Archiv

Luftfahrtindustrie Milliardenverluste befürchtet

Die Terroranschläge in New York und Washington könnten nach Ansicht von Analysten die weltweite Luftfahrtindustrie Milliarden kosten. Dies berichtet der "Daily Telegraph". Die Entscheidung, sämtliche Flugreisen in die USA zu stoppen, sowie alle Inlandsflüge in den USA zu streichen, würde die Industrie mindestens 500 Mio. US-Dollar pro Tag kosten, bis die Flüge wieder starten können.

Der Internationale Luftfahrt-Verbands IATA rechnet mit unmittelbaren Belastungen durch Umsatzausfälle und außerordentlichen Kosten in Höhe von rund zehn Mrd. US-Dollar. Zudem würden die Fluggesellschaften in diesem Jahr möglicherweise "Rekordverluste" verbuchen.

Nach den Anschlägen in den USA hatten weltweit Fluglinien ihre Flüge in die USA abgesagt oder umgeleitet. Auch am Donnerstag galt noch auf allen US-Flughäfen ein Startverbot. Die US-Behörden kündigten an, um 17.00 Uhr wieder ihren Luftraum für den zivilen Luftverkehr zu öffnen. Continental gab bekannt, die Flüge in die USA würden wieder aufgenommen. Eine ähnliche Ankündigung gab es auch von Air France, die die Wiederaufnahme der US-Flüge jedoch dann kurzfristig verschob.

Die Deutsche Lufthansa hat auch am Donnerstag alle Flüge nach Nordamerika gestrichen. Die Maschinen der Deutschen Lufthansa, die am Dienstag bereits auf dem Weg in die USA waren, wurden entweder nach Kanada umgeleitet oder nach Deutschland zurückgerufen. Auch zahlreiche deutsche Touristik-Unternehmen haben ihre Reisen in die USA abgesagt.

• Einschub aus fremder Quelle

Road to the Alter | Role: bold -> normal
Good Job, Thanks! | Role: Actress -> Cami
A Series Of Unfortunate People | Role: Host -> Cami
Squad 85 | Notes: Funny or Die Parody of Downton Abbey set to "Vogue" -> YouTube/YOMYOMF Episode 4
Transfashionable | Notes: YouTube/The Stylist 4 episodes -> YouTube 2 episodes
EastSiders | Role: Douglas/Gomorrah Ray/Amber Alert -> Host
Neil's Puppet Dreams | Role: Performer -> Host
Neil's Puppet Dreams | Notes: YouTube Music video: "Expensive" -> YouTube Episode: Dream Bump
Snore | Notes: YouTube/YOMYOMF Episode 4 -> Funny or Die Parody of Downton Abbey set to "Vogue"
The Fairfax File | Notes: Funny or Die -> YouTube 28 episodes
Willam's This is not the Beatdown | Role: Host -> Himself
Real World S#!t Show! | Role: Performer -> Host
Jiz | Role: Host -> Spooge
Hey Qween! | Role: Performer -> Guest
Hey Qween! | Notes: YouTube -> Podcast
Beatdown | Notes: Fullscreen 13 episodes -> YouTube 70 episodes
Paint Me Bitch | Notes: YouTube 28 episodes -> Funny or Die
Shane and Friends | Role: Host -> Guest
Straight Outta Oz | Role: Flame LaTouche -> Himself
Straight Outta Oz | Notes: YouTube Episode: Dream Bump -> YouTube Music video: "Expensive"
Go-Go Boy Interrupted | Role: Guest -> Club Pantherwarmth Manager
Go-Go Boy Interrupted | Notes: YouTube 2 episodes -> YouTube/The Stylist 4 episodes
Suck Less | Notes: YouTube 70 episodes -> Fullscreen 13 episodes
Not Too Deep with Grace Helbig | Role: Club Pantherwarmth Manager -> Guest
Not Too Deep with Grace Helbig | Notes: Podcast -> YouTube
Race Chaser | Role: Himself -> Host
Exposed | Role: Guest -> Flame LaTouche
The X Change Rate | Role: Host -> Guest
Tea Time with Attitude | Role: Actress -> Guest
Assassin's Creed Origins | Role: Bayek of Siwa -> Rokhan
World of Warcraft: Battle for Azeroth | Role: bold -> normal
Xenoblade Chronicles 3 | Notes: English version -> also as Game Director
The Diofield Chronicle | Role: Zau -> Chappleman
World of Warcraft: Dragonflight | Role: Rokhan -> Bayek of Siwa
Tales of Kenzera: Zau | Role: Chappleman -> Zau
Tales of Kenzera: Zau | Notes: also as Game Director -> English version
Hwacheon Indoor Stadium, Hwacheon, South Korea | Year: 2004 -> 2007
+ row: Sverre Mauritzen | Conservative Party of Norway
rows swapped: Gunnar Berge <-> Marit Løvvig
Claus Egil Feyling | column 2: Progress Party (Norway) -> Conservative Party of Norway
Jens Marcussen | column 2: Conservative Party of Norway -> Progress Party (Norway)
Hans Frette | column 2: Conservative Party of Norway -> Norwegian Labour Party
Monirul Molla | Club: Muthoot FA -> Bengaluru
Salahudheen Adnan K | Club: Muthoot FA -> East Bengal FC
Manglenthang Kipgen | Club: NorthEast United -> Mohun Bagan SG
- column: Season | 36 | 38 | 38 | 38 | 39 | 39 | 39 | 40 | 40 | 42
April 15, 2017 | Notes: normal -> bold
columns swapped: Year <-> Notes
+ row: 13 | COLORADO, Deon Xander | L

So hat der größte deutsche Reiseveranstalter TUI bis einschließlich Freitag alle Reisen storniert. Schätzungen über das Ausmaß der Kosten gab TUI nicht ab. Der Schaden werde jedoch nicht signifikant sein, erklärte TUI-Sprecher Robin Zimmermann. Die USA-Reisen gehörten nicht zum Kerngeschäftsfeld. Im letzten Jahr seien zum Beispiel 6,5 Mio. Gäste mit der TUI verreist, davon gingen 120.000 bis 125.000 Reisen in die USA.

Lufthansa-Chef Jürgen Weber wies jede Frage nach den Kosten kategorisch von sich. Hier gehe es nicht um Kosten, das spiele im Moment keine Rolle. Von den Streichungen der Lufthansa-Flüge sind 60.000 Passagiere betroffen. Die Lufthansa hat unter 0800 - 100 94 99 eine Hotline eingerichtet.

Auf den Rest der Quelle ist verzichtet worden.